¿Con la Mamá o con los Abuelos?

¿Con la Mamá o con los Abuelos?

Dos familias. Tres niños. Un juez. Hace unos dos años los padres perdieron la custodia de sus niños. Habían sido arrestados por uso y venta de drogas prohibidas. El tribunal de menores dio la custodia a los abuelos paternos. En ese entonces los niños tenían uno, dos, y tres años. Ahora la madre venía pidiendo al juez la custodia de sus niños. ¿Sus razones? Tenía más de un año de sobriedad, tenía un buen trabajo, tenía su propio apartamento, su vida había cambiado. “Señora juez, los niños están felices cuando me vienen a ver, pero cuando les digo que tienen que regresar con los abuelos, gritan que ¡no! y se esconden. Se me hace muy difícil convencerlos que vuelvan con ellos”. Por su parte, los abuelos paternos decían “Es que nosotros ya queremos a los niños como nuestros propios hijos; disfrutan con su mamá, pero aquí no les hace falta nada”. La madre rebatía esos argumentos diciendo que su ex, el papá de los niños todavía usaba drogas, y cuando visitaba a los niños en casa de los abuelos iba todo drogado. Los abuelos decían que antes de entrar a la casa registraban al papá de los niños para ver si tenía drogas escondidas en su ropa, y que no había peligro alguno para los niños. Si fueras el juez, ¿qué harías? ¿Con la mamá donde tal vez les falte juguetes? O ¿con los abuelos con casa grande y donde no les falta nada?
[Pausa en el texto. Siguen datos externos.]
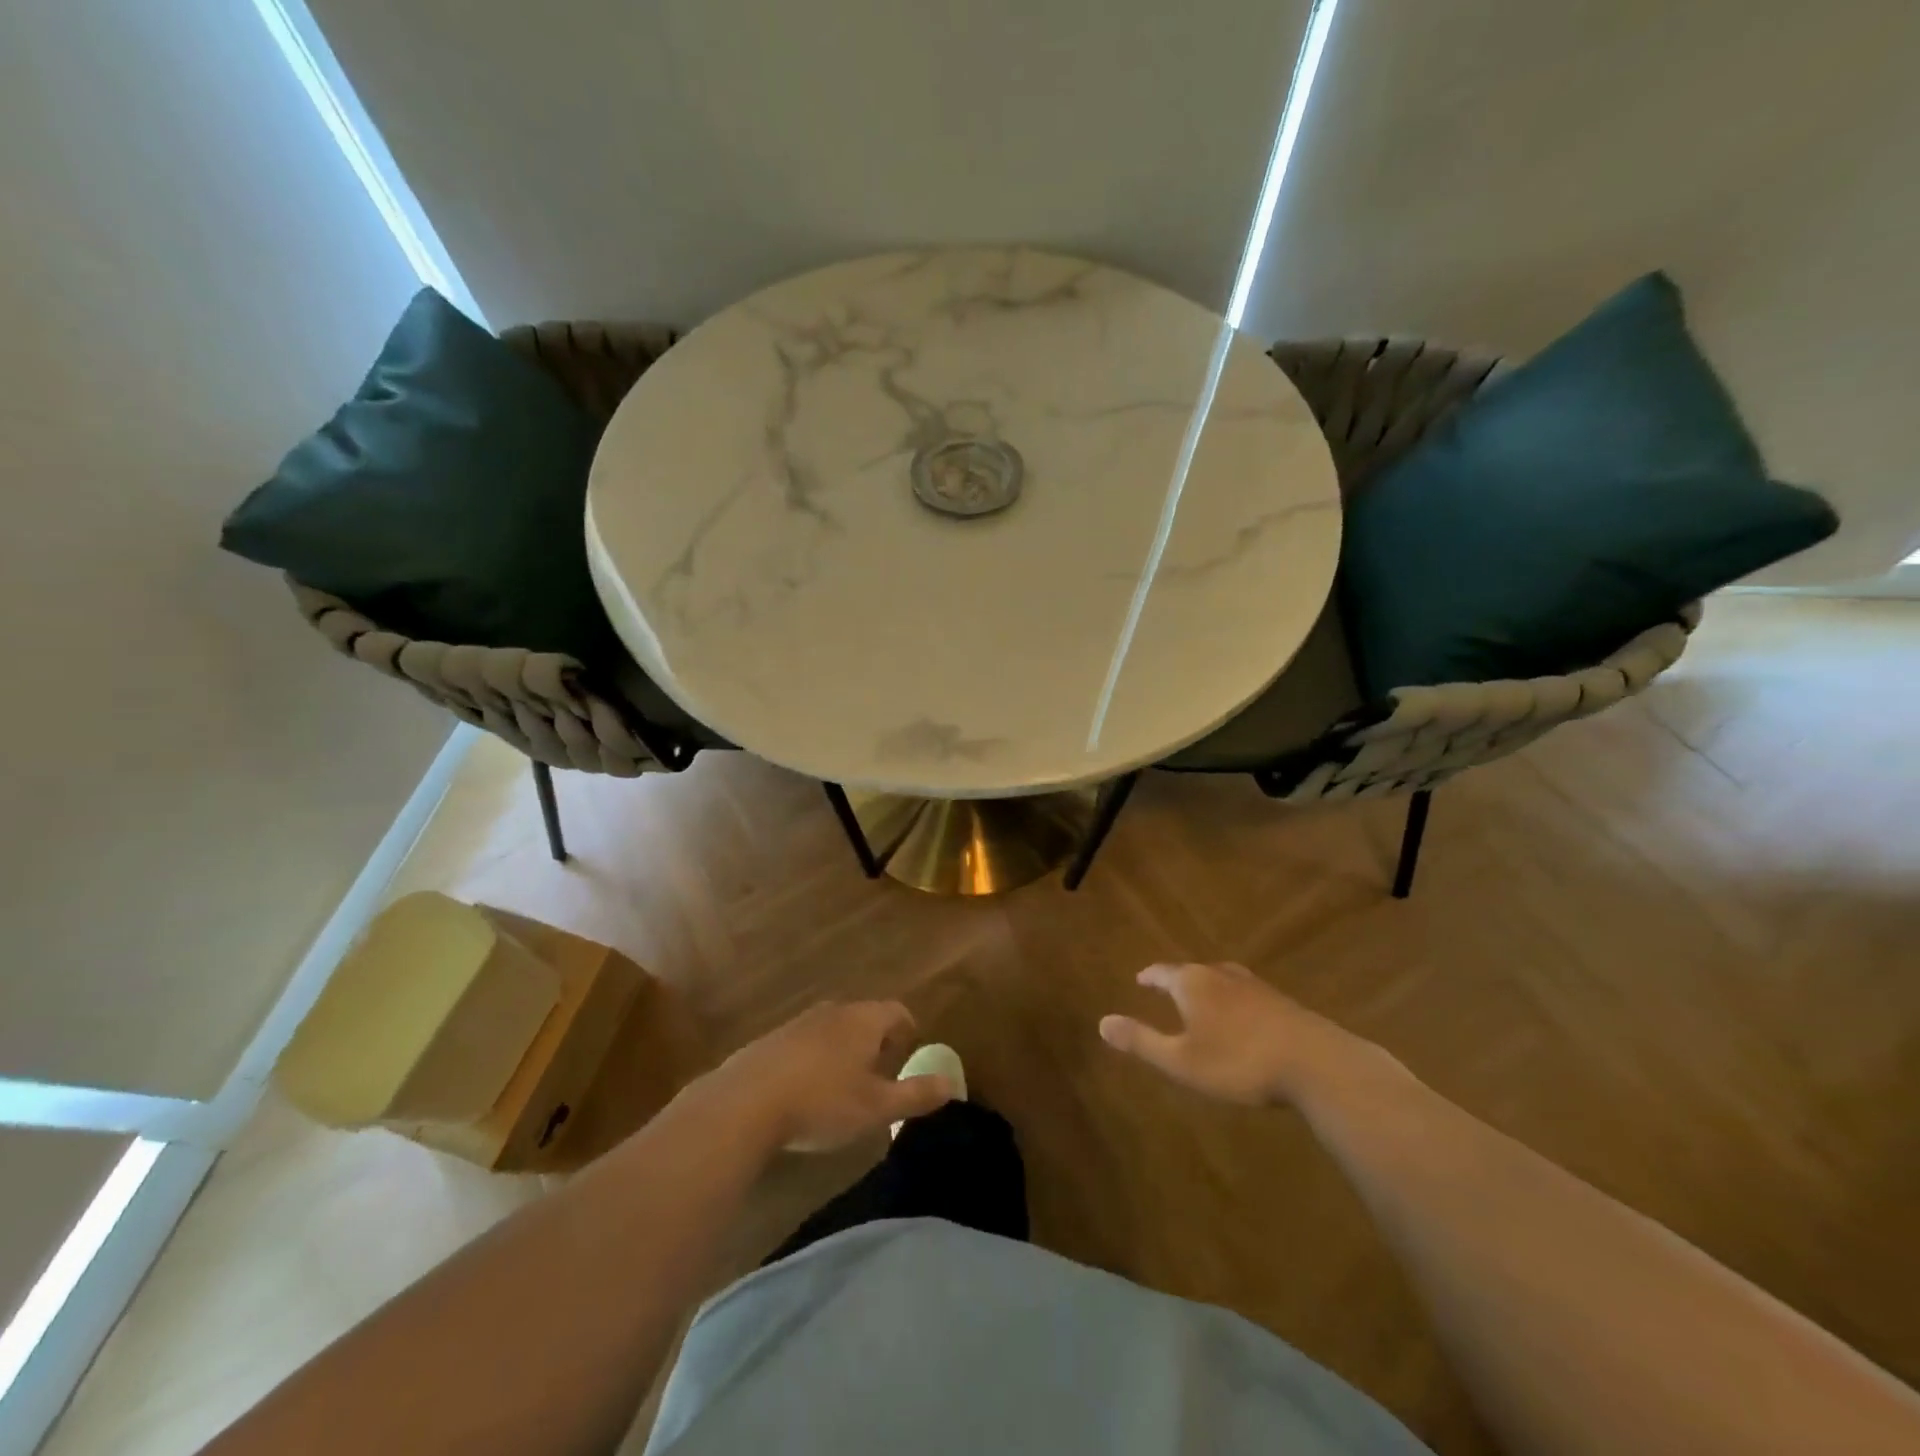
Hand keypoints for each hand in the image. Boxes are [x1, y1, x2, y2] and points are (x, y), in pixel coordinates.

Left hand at [704, 1001, 956, 1152]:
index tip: (911, 1050)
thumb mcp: (877, 1107)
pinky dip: (815, 1059)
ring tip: (846, 1083)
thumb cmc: (822, 1102)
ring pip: (833, 1029)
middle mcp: (833, 1012)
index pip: (896, 1011)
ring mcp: (798, 1023)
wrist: (745, 1103)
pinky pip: (805, 1043)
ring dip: (844, 1049)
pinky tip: (807, 1090)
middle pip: (864, 1017)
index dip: (908, 1029)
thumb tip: (953, 1084)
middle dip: (876, 1040)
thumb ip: (916, 1094)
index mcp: (863, 1020)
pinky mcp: (770, 1041)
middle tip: (882, 1070)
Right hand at [1099, 962, 1403, 1107]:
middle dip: (1179, 981)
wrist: (1316, 1064)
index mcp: (1193, 983)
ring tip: (1203, 1001)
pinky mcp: (1282, 1003)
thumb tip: (1101, 1022)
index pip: (1163, 972)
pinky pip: (1247, 995)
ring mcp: (1256, 987)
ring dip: (1209, 990)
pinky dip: (1234, 1002)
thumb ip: (1141, 1041)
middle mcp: (1222, 976)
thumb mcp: (1181, 1061)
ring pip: (1223, 981)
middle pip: (1193, 972)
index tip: (1140, 979)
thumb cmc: (1238, 1062)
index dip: (1150, 977)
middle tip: (1167, 990)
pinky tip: (1242, 1019)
En el tribunal de arriba Dios toma otra decisión. El Juez y Rey decide adoptar a los niños, y luego a toda la familia materna, y toda la familia paterna. Así todos serán miembros de su propia familia real. ¿Radical? ¿Improbable? De ninguna manera. De hecho, es lo que ya sucedió en la cruz. Allí Jesucristo pagó el precio por nuestra adopción. Dice la Escritura, “Dios nos amó tanto que decidió enviar a Jesucristo para adoptarnos como hijos suyos, pues así había pensado hacerlo desde un principio” (Efesios 1:5). Jesucristo es nuestro hermano mayor, y Él nos reclama como sus propios hermanos en su misma familia. En esa familia se disciplina con amor, pues allí todos somos hijos traviesos, malcriados, e ingratos. Pero Él nos corrige con su amor. Vemos su amor en las circunstancias de la vida que tenemos que afrontar, que nos obligan a confiar en Él, cuando tenemos que vivir en oración, platicándole de nuestros problemas más íntimos y dolorosos. Pero no todo es congoja. Nuestros momentos favoritos son cuando con cantos de alegría agradecemos al Padre y su Hijo Jesucristo por adoptarnos para siempre, pues es una adopción irrevocable. Lancemos un grito de corazón diciéndole “¡Sí te creo!” al pedido de adopción que te hace tu Padre Dios. Entonces sabrás que “el Señor Dios es mi pastor, nada me faltará… el bien y la misericordia me seguirán todos los días de mi vida, y en su casa viviré para siempre jamás!”